Grube writes (unpublished text, 1995): "The principal elements of the decoration - a central medallion floated against the white ground and surrounded by a sequence of bands of various widths and decorations - is a feature frequently encountered in the lustre ware of this period (see Bahrami 1949, Pls. XLI and XLIV, or Grube 1976, nos. 174-176). The four large drop-shaped medallions along the edge of the bowl are unusual. Each has a small central disc; these are surrounded by a circular inscription written in lustre against the white ground. Such medallions can be found in the decoration of a number of tall lustre-painted bottles of the period (see Bahrami 1949, Pl. LXVII, see also the related pattern of an interlace band filled with a continuous inscription on the body of another bottle, ibid., Pl. LXXXVII), but it appears to be unrecorded as decoration for a bowl.

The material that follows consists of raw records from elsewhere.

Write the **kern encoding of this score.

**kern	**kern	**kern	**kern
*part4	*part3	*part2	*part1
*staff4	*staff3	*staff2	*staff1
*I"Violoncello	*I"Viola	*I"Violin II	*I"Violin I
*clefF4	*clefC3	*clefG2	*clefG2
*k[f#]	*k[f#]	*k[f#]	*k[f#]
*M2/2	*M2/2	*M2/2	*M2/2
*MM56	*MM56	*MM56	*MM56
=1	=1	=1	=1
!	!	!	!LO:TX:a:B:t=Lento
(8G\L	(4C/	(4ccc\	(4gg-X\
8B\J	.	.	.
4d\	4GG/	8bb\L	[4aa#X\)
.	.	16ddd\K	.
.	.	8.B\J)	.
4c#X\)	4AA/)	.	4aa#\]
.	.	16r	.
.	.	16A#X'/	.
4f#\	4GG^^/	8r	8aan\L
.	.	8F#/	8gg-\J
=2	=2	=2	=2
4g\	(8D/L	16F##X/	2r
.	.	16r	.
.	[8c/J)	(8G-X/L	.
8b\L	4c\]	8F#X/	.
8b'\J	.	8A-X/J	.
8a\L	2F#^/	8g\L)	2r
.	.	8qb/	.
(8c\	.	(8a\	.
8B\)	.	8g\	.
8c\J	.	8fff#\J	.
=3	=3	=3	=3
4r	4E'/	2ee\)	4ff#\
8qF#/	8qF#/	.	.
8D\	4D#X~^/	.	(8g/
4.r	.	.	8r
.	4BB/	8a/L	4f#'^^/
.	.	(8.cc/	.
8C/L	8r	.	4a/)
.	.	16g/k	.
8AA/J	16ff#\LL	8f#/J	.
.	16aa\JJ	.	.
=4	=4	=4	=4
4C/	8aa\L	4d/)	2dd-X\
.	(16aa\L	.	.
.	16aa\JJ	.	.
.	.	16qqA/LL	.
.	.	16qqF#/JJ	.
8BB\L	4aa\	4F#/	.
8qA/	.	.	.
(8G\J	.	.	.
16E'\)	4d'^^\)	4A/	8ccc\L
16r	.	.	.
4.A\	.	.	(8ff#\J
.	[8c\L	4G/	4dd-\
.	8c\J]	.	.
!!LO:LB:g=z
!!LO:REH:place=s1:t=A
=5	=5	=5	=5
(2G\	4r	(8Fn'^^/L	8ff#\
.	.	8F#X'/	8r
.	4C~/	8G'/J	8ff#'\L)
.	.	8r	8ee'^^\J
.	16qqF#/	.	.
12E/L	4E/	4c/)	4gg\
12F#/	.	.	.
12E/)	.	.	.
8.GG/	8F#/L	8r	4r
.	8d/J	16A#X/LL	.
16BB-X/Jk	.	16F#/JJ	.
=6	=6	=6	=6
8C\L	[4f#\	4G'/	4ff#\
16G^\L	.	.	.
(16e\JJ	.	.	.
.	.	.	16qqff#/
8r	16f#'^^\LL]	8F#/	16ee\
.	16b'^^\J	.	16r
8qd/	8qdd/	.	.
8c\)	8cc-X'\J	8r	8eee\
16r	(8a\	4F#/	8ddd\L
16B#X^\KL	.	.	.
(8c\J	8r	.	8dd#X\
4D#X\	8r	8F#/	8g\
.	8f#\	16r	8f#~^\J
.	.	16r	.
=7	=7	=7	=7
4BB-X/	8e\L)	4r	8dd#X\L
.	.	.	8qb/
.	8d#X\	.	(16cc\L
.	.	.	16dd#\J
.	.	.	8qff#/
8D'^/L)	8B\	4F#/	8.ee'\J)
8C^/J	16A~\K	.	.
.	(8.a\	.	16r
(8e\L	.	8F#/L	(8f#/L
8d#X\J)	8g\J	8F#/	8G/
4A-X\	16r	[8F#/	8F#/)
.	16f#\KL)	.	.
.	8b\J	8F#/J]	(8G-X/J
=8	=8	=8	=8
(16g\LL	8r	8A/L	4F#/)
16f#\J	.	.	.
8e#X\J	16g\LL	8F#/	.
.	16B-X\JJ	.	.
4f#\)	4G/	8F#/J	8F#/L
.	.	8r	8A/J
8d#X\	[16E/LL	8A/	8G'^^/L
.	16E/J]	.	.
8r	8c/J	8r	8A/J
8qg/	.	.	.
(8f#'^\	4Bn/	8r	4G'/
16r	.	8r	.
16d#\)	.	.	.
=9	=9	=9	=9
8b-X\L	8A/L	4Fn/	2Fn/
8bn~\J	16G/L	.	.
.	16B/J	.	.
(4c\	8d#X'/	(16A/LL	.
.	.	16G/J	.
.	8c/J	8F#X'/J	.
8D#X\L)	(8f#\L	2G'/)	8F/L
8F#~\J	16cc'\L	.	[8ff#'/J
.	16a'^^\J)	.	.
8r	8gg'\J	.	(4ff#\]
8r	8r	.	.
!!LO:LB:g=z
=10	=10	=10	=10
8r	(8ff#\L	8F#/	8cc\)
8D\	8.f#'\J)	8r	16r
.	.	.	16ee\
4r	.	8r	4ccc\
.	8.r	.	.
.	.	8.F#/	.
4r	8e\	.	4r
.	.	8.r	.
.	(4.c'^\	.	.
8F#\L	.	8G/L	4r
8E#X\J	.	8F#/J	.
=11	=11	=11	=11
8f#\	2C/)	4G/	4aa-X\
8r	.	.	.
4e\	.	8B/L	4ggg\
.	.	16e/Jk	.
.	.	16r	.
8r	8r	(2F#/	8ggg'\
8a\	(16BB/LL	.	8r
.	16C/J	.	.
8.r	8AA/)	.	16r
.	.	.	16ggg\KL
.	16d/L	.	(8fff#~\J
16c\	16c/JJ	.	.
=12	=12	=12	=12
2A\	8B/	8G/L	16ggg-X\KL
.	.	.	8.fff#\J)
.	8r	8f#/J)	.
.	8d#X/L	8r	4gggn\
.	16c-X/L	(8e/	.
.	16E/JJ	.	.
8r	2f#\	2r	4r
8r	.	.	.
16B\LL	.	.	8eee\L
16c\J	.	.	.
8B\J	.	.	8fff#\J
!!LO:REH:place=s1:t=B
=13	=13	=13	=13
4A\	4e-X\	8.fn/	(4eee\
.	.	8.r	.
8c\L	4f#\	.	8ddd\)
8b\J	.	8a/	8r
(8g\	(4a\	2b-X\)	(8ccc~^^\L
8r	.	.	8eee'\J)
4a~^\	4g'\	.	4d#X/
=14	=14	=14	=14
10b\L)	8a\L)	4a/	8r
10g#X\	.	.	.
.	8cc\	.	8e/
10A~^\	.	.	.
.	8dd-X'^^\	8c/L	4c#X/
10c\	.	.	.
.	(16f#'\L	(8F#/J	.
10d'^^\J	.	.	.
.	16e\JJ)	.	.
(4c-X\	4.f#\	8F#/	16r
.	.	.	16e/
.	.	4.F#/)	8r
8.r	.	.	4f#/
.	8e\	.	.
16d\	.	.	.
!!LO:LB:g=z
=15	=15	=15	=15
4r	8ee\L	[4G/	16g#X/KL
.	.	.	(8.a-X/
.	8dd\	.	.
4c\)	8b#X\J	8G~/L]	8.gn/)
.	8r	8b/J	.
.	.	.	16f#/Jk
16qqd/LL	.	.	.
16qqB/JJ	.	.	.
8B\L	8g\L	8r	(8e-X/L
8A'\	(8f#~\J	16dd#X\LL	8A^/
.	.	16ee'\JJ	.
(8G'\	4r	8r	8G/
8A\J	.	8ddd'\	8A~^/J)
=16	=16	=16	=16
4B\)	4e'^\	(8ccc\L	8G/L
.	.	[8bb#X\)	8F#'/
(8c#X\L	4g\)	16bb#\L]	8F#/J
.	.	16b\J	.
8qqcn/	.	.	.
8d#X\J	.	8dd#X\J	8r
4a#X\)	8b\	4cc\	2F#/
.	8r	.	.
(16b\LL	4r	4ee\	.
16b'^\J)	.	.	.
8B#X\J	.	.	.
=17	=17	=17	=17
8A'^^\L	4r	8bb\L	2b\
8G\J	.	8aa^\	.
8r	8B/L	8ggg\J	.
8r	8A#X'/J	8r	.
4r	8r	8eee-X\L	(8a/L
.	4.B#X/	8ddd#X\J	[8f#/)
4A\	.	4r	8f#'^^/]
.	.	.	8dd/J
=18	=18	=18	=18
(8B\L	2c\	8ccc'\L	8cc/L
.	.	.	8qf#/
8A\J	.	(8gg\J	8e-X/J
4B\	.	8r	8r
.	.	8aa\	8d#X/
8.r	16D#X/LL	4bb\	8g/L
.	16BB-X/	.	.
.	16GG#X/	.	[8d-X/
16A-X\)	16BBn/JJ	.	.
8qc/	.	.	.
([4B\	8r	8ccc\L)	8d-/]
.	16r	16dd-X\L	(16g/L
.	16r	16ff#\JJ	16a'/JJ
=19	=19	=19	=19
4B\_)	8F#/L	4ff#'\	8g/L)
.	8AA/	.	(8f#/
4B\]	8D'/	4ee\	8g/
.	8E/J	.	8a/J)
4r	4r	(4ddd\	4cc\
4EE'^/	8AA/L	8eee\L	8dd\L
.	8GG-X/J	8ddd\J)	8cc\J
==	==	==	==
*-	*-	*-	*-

There is an abundance of writing on this object. On the inside there are two bands with cursive inscriptions and two with kufic writing, in addition to the four inscriptions in the medallions, and yet another cursive inscription along the edge of the exterior edge of the bowl. ...[The content] consists of a repetition of a single Persian quatrain, the first two lines being quotes sometimes in full, sometimes only in part, and at times in a manner that is practically illegible. It reads (in Persian):
'Oh my soul! I am dead through the grief of your love,
I am bound in the eyelashes of your eyes'"
The feathery roundels seen on the exterior of this example are comparable to those found on the lower section of a Kashan jug in the Museum für Islamische Kunst, Berlin (Watson 1985, pl.80).